Desty menatap anaknya dengan mata berbinar senang. Tak percaya saat anaknya sudah bisa menerima Arkan. Sementara membalasnya dengan tatapan grogi, kedua pipinya tampak sangat merah karena diliputi rasa malu.
"Syukurlah, kalau kalian baik-baik saja. Papa sangat senang mendengarnya. Kami sebagai orang tua tidak pernah tenang dan selalu mencemaskan kalian."
Seburuk apa pun putrinya, sebagai seorang ayah, Bram selalu mengharapkan kebaikan untuk Sashi. Berharap Arkan tidak akan lelah menuntun anaknya agar menjadi lebih baik. Dan tampaknya, sedikit demi sedikit hal tersebut bisa dia lihat. Sashi juga sudah mulai menerima Arkan. Sebuah kemajuan yang luar biasa. Semoga, rumah tangga anaknya akan baik-baik saja.
"Terima kasih, Pa."
"Kalau begitu, sebaiknya kamu cepat pulang agar kalian bisa menikmati waktu bersama. Iya 'kan, Ma?"
"Iya, Mama dan Papa pulang dulu. Semoga, kalian bisa segera memberi Mama cucu," ujar Desty dengan senang. Sebelum beralih menatap Sashi. "Jangan membantah atau melawan perkataan Arkan. Kamu harus menurut, selagi itu benar. Kamu seorang istri, Sashi."
"Iya, Ma," jawab Sashi sambil memutar bola matanya malas. Mamanya langsung berubah senang seperti itu, saat Arkan menceritakan semuanya. Padahal, Sashi tahu pasti pada awalnya, sang mama akan menasehatinya lagi.
Sepeninggal kedua orang tuanya, Sashi langsung menjauhkan dirinya dari Arkan. Menatap sebal laki-laki itu, sampai membuat Arkan keheranan karena perubahan sikap Sashi.
"Kenapa?"
"Aku masih marah!"
"Masalah apa? Kiana lagi?" tebak Arkan, yang seketika membuat mata Sashi melotot kesal. Rasa dongkolnya, kembali hadir saat mengingat pembicaraan Arkan dan Kiana dalam telepon.

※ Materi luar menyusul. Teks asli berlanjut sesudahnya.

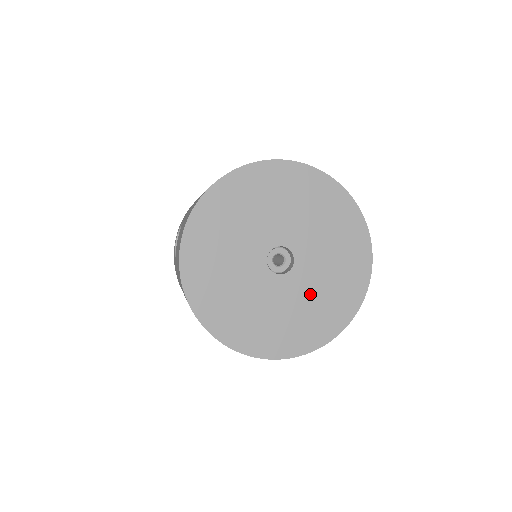
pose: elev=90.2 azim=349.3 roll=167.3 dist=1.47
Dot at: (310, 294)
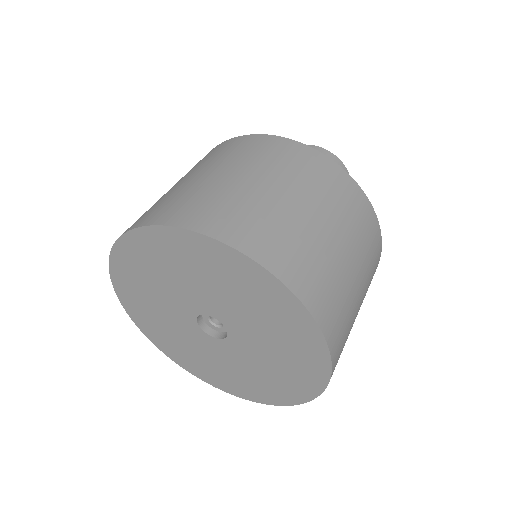
Dot at: (262, 358)
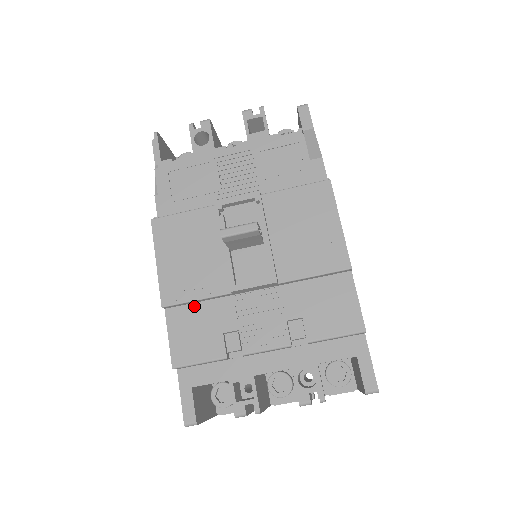
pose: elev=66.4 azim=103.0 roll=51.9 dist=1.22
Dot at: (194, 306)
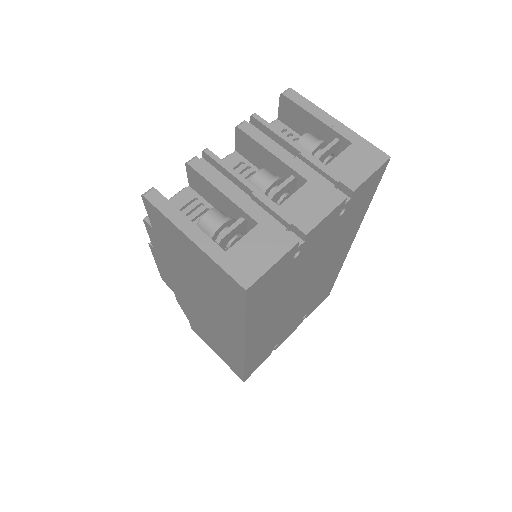
Dot at: occluded
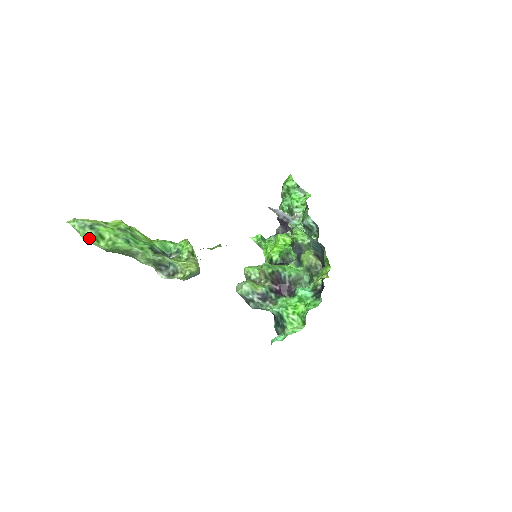
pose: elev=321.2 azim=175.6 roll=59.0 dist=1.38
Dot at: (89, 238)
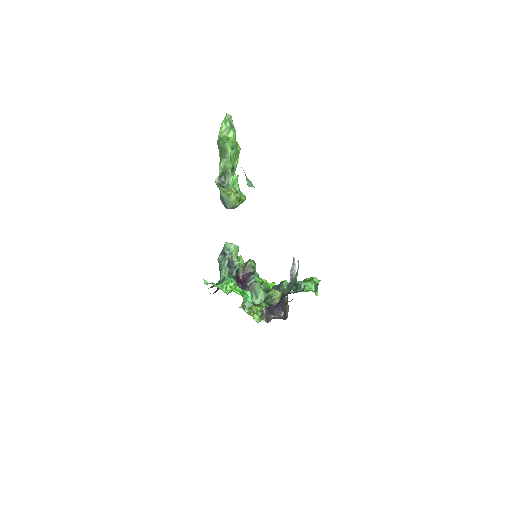
Dot at: (225, 124)
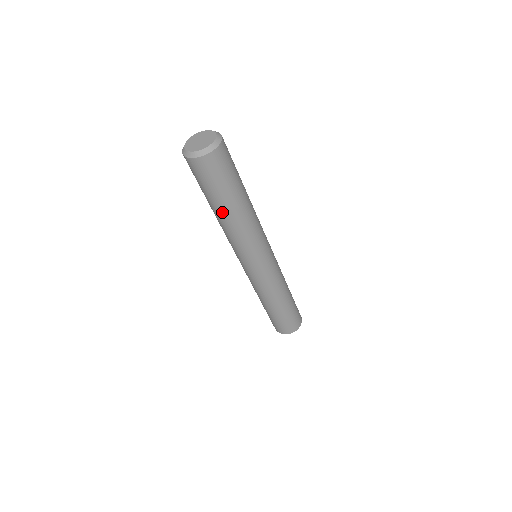
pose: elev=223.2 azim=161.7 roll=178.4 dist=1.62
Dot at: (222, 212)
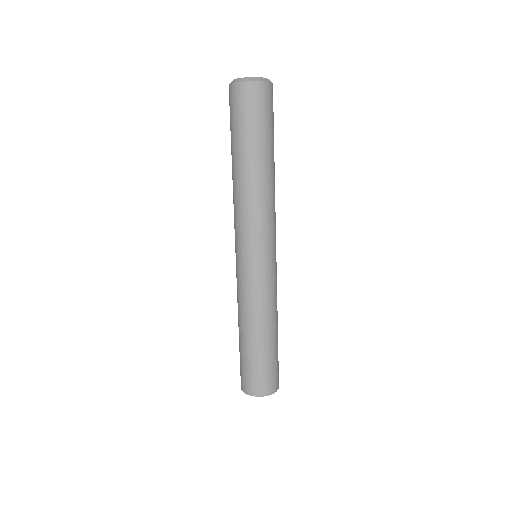
Dot at: (254, 162)
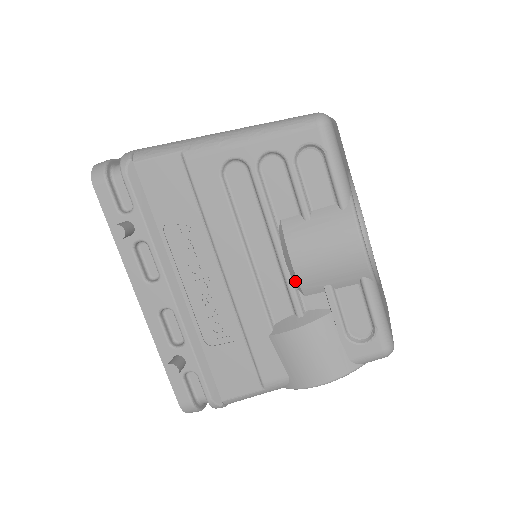
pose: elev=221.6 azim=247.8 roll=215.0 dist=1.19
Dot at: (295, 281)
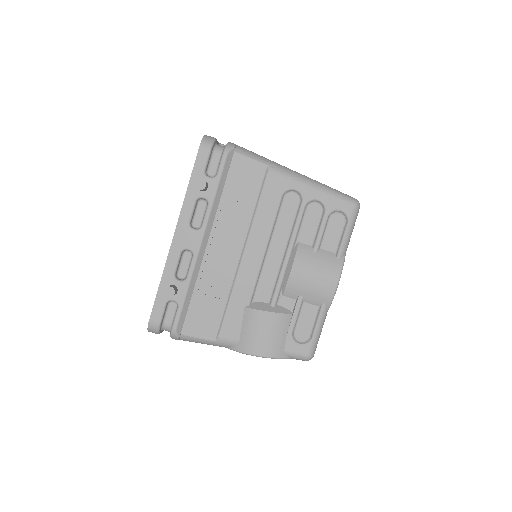
Dot at: (284, 283)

"Sashi, aku tidak menyembunyikan apa pun darimu. Kamu dengar sendiri apa yang kami bicarakan, 'kan?"
Kiana hanya menyapa Arkan dan berbicara tentang kesehatannya saja. Menjalani perawatan dengan baik dan Sashi mendengarnya. Tanpa ditutup-tutupi oleh Arkan sedikit pun. Jadi, untuk apa wanita itu marah?
"Aku hanya tidak suka saat Kak Arkan bicara dengan wanita lain. Apalagi dia orang yang menyukai Kakak."
Namun Arkan hanya menanggapinya dengan kekehan pelan. Dia mencubit hidung mancung Sashi. "Aku sangat suka melihatmu cemburu, Sashi."